- EXERCISE DATA
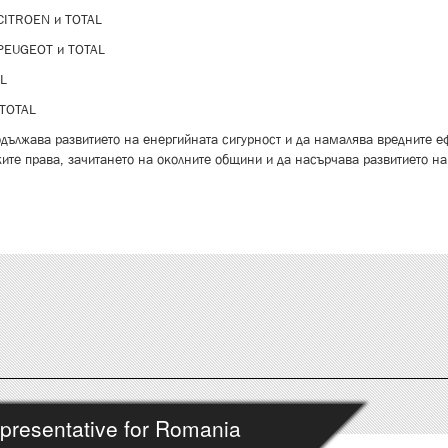
CITROEN и TOTAL
 PEUGEOT и TOTAL
AL
 TOTAL
одължава развитието на енергийната сигурност и да намалява вредните еф
ите права, зачитането на околните общини и да насърчава развитието на 
presentative for Romania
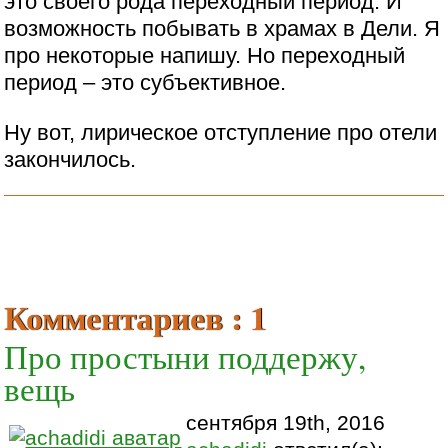
это своего рода переходный период. И
возможность побывать в храмах в Дели. Я
про некоторые напишу. Но переходный
период – это субъективное.
Ну вот, лирическое отступление про отели
закончилось.
Комментариев : 1
Про простыни поддержу,
вещь
сентября 19th, 2016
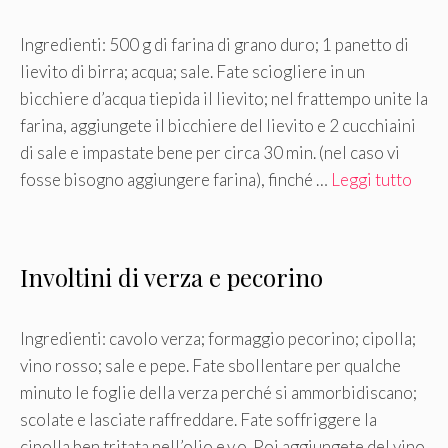
Ingredienti: 500 g di farina di grano duro; 1 panetto di
lievito di birra; acqua; sale. Fate sciogliere in un
bicchiere d’acqua tiepida il lievito; nel frattempo unite la
farina, aggiungete il bicchiere del lievito e 2 cucchiaini
di sale e impastate bene per circa 30 min. (nel caso vi
fosse bisogno aggiungere farina), finché …
Leggi tutto
Involtini di verza e pecorino
Ingredienti: cavolo verza; formaggio pecorino; cipolla;
vino rosso; sale e pepe. Fate sbollentare per qualche
minuto le foglie della verza perché si ammorbidiscano;
scolate e lasciate raffreddare. Fate soffriggere la
cipolla ben tritata nell’olio e.v.o. Poi aggiungete del vino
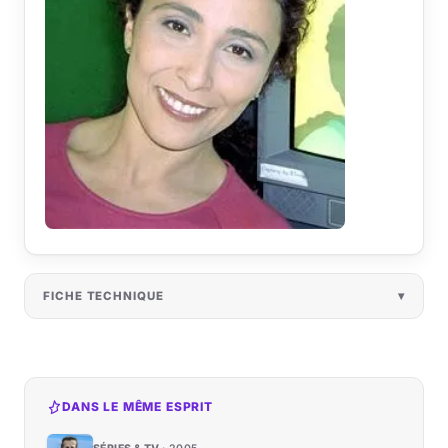
FICHE TECHNIQUE
DANS LE MÊME ESPRIT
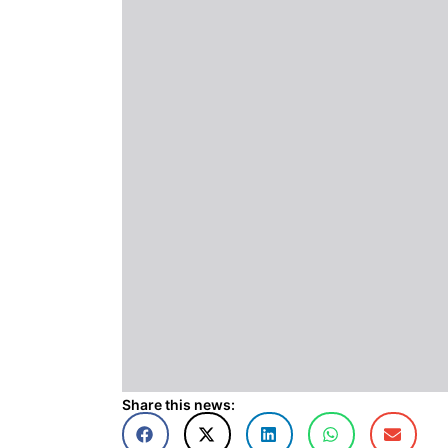
Share this news:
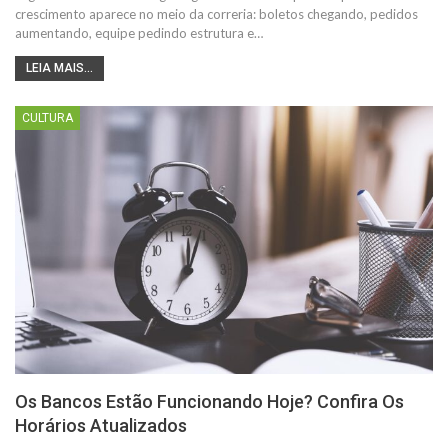
crescimento aparece no meio da correria: boletos chegando, pedidos
aumentando, equipe pedindo estrutura e…
LEIA MAIS...
CULTURA
Os Bancos Estão Funcionando Hoje? Confira Os
Horários Atualizados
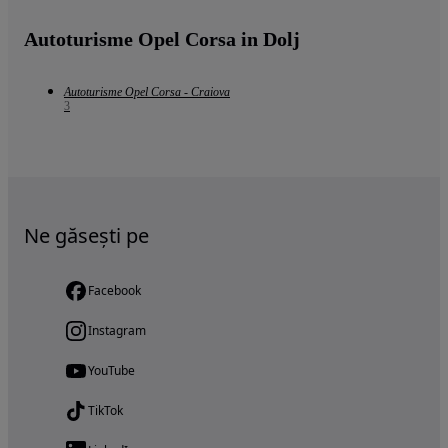
Autoturisme Opel Corsa in Dolj
Autoturisme Opel Corsa - Craiova
3
Ne găsești pe
Facebook
Instagram
YouTube
TikTok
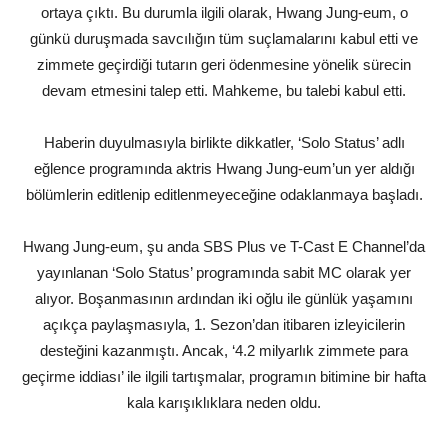
ortaya çıktı. Bu durumla ilgili olarak, Hwang Jung-eum, o
günkü duruşmada savcılığın tüm suçlamalarını kabul etti ve
zimmete geçirdiği tutarın geri ödenmesine yönelik sürecin
devam etmesini talep etti. Mahkeme, bu talebi kabul etti.
Haberin duyulmasıyla birlikte dikkatler, ‘Solo Status’ adlı
eğlence programında aktris Hwang Jung-eum’un yer aldığı
bölümlerin editlenip editlenmeyeceğine odaklanmaya başladı.
Hwang Jung-eum, şu anda SBS Plus ve T-Cast E Channel’da
yayınlanan ‘Solo Status’ programında sabit MC olarak yer
alıyor. Boşanmasının ardından iki oğlu ile günlük yaşamını
açıkça paylaşmasıyla, 1. Sezon’dan itibaren izleyicilerin
desteğini kazanmıştı. Ancak, ‘4.2 milyarlık zimmete para
geçirme iddiası’ ile ilgili tartışmalar, programın bitimine bir hafta
kala karışıklıklara neden oldu.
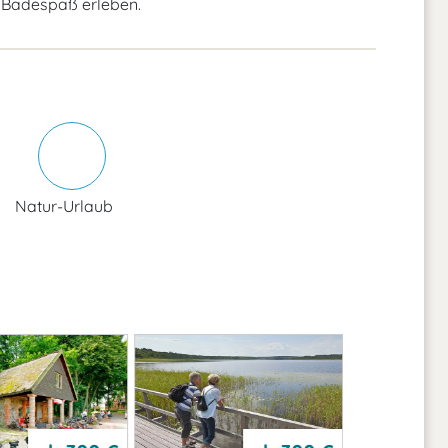
d Badespaß erleben.
Natur-Urlaub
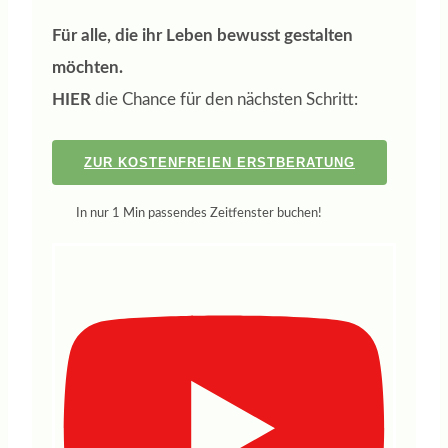
Für alle, die ihr Leben bewusst gestalten
möchten.
HIER
die Chance für den nächsten Schritt:
ZUR KOSTENFREIEN ERSTBERATUNG
In nur 1 Min passendes Zeitfenster buchen!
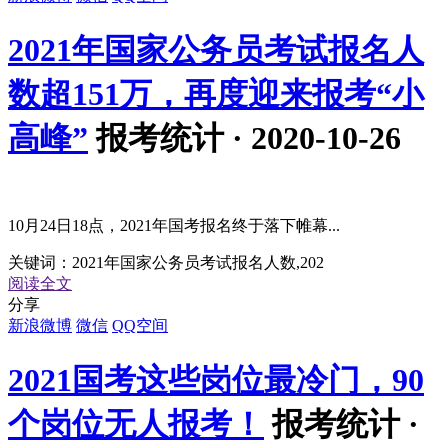
2021年国家公务员考试报名人
数超151万，再度迎来报考“小
高峰”
报考统计 · 2020-10-26
10月24日18点，2021年国考报名终于落下帷幕...
关键词：
2021年国家公务员考试报名人数,202
阅读全文
分享
新浪微博
微信
QQ空间
2021国考这些岗位最冷门，90
个岗位无人报考！
报考统计 ·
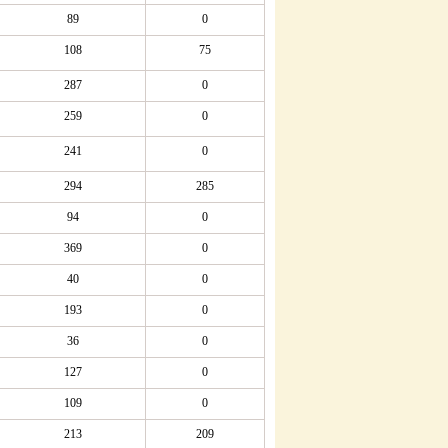
89
0
108
75
287
0
259
0
241
0
294
285
94
0
369
0
40
0
193
0
36
0
127
0
109
0
213
209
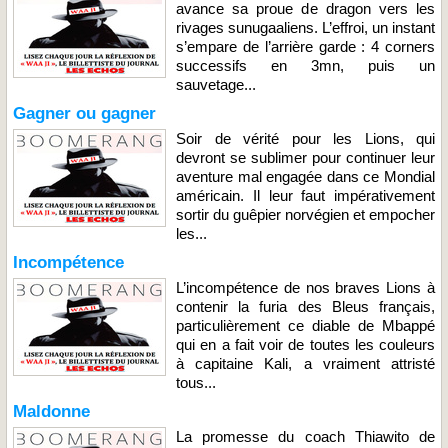
avance sa proue de dragon vers les
rivages sunugaaliens. L’effroi, un instant
s’empare de l’arrière garde : 4 corners
successifs en 3mn, puis un
sauvetage...
Gagner ou gagner
Soir de vérité pour les Lions, qui
devront se sublimer pour continuer leur
aventure mal engagée dans ce Mondial
américain. Il leur faut impérativement
sortir du guêpier norvégien et empocher
les...
Incompétence
L’incompétence de nos braves Lions à
contenir la furia des Bleus français,
particulièrement ce diable de Mbappé
qui en a fait voir de toutes les couleurs
à capitaine Kali, a vraiment attristé
tous...
Maldonne
La promesse du coach Thiawito de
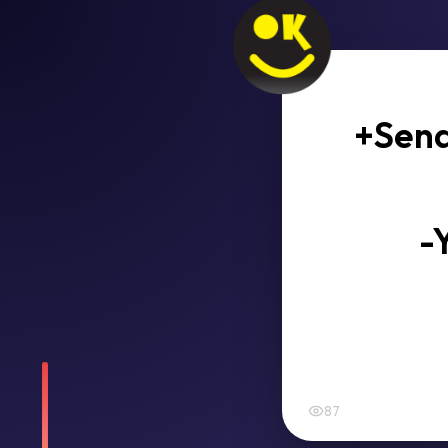
+Send
-
87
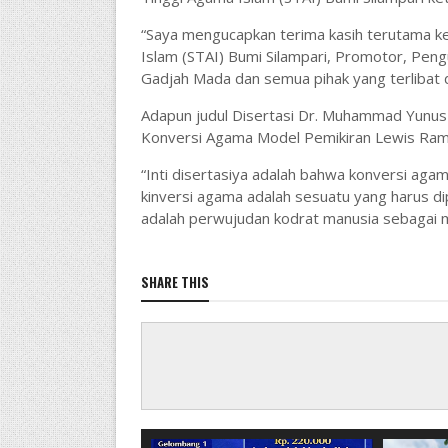
“Saya mengucapkan terima kasih terutama ke
Islam (STAI) Bumi Silampari, Promotor, Penguj
Gadjah Mada dan semua pihak yang terlibat 
Adapun judul Disertasi Dr. Muhammad Yunus
Konversi Agama Model Pemikiran Lewis Ram
“Inti disertasiya adalah bahwa konversi agam
kinversi agama adalah sesuatu yang harus d
adalah perwujudan kodrat manusia sebagai 
SHARE THIS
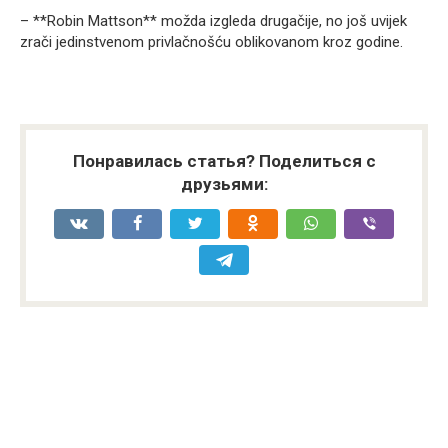
– **Robin Mattson** možda izgleda drugačije, no još uvijek
zrači jedinstvenom privlačnošću oblikovanom kroz godine.
Понравилась статья? Поделиться с
друзьями:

- WHAT TO WORK ON
Would you copy every line of the entries in which "ilgili" appears?

- ANSWER BOX
ortaya çıktı. Bu durumla ilgili olarak, Hwang Jung-eum, o
geçirme iddiası’ ile ilgili tartışmalar, programın bitimine bir hafta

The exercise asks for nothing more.